When Should I Bring My Child for Their First Dental Appointment?
This is a GREAT question! Honestly there’s a part of me that wants to say “the sooner, the better”! Guidelines, however, recommend coming in within 6 months after the eruption of your little one’s first tooth. You might wonder, “but they only have one tooth, why do I need to come in so early?” That’s a fair question and my response would be: caries (the disease that causes cavities) is the most common childhood disease in our country. The sooner we can discuss all of the things we’d like you to do and habits we’d like you to have in order to try and prevent cavities from starting to form, the better.
These first few visits are focused on prevention strategies, discussion of growth and development and establishing your child’s new dental home as a safe & happy place. I hope your child will never need treatment, but if they do, I want them to come to a place with people they know, people who they trust and feel comfortable with. I’ll give you a quick example. I had a patient a few years ago whose father called me after hours saying that he had fallen and hit his front tooth on a fountain in their backyard. He was really worried because there was blood all around the kid’s mouth. I asked him to please come in immediately to my office and we would see what was going on.
Now, this child had been coming to the dentist and the same dentist for almost 2 years (and he was only 3, so that’s a big proportion of his life). He saw me when he arrived and he recognized me. I talked to him just like I always do as I took x-rays and explained to his parents that the crown of the tooth had fractured off of the root and the only treatment would be to remove the entire baby tooth. Of course this was upsetting to the parents and I don’t blame them.

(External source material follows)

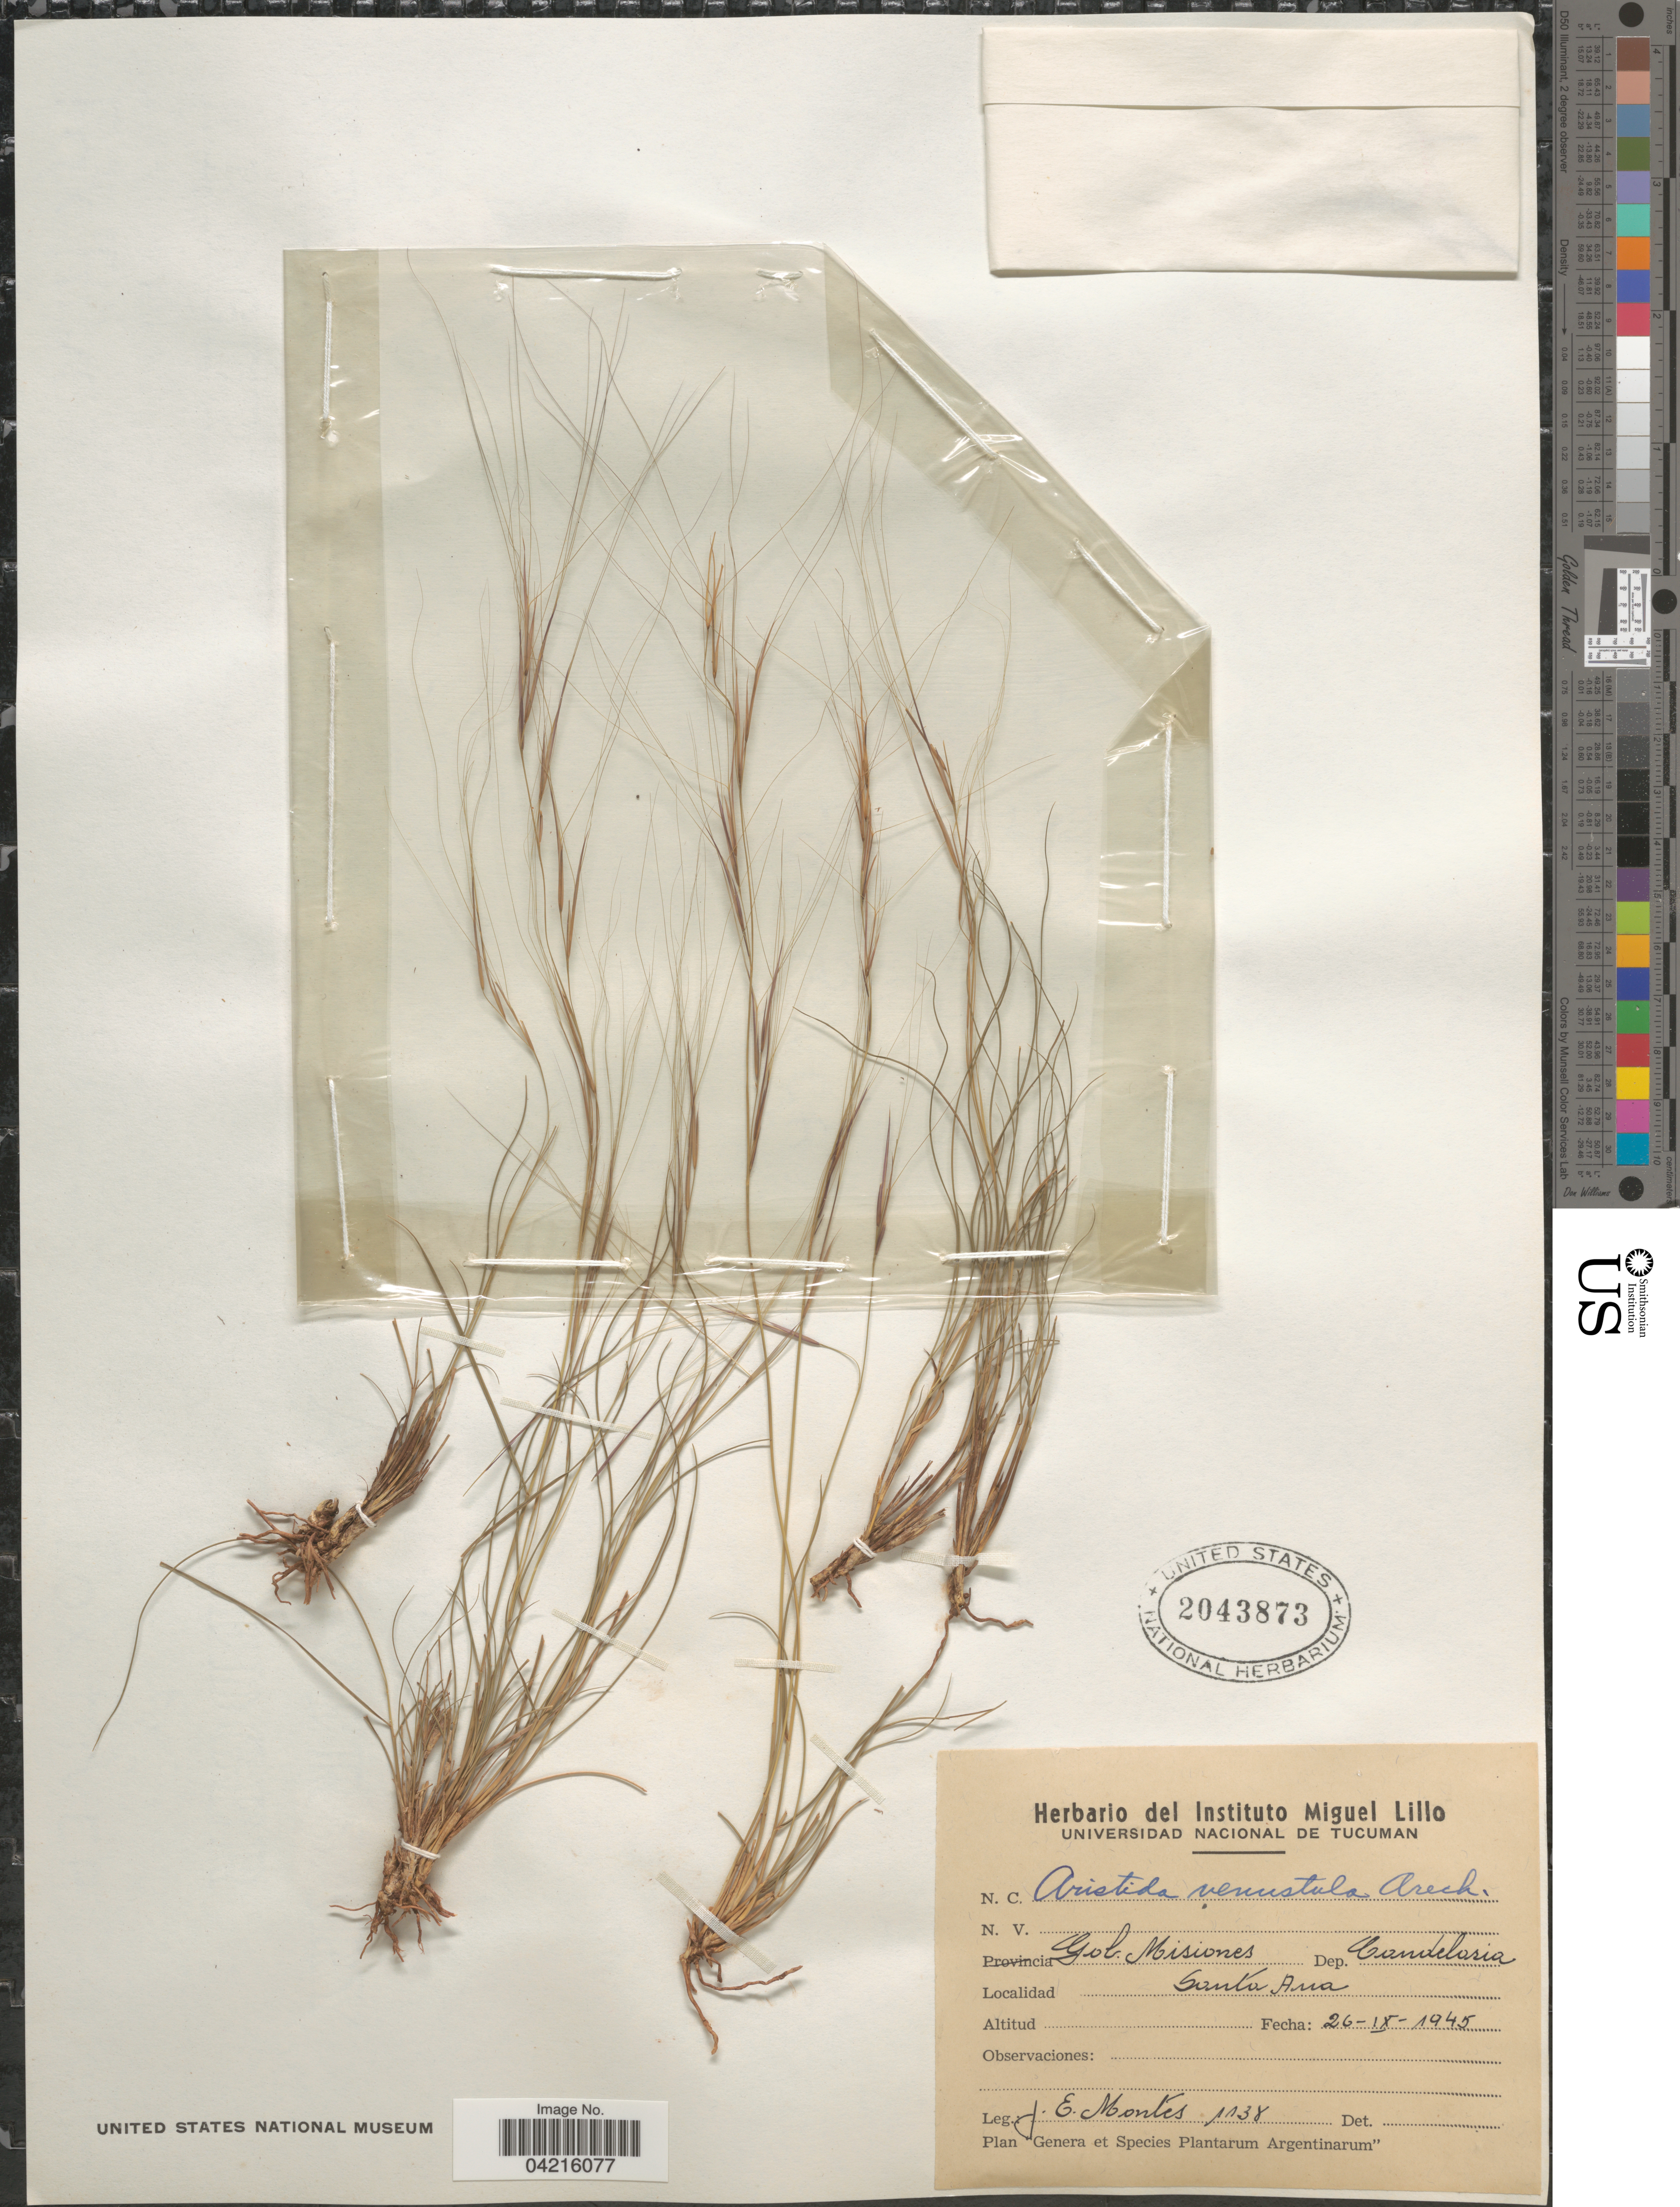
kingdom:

For that little boy though, it was just another day. I showed him the nitrous oxide mask (new) and explained how jelly can put his tooth to sleep and help it feel better (new) and because he had already known me and seen me explain many other *easy* things, he was able to sit in the chair on his own with his dad holding his hands and I took out that tooth with almost no response from him at all. As the appointment was wrapping up, his father marveled at how well it had gone and I remarked it was only because I had such a “great helper” to which he replied “oh, I don’t know how helpful I was…” (but of course I was speaking about my patient). It wasn’t scary to my little patient because he knew me, he knew the office, he knew it was a safe place for him. Beyond learning how to care for his teeth, this little man learned that he could come to my office & be safe, even when he was experiencing something a little scary.
So bring your child into a pediatric dentist soon; let them develop a relationship with the dentist who will be there to watch them grow up & who will be there to help them whenever the need might arise.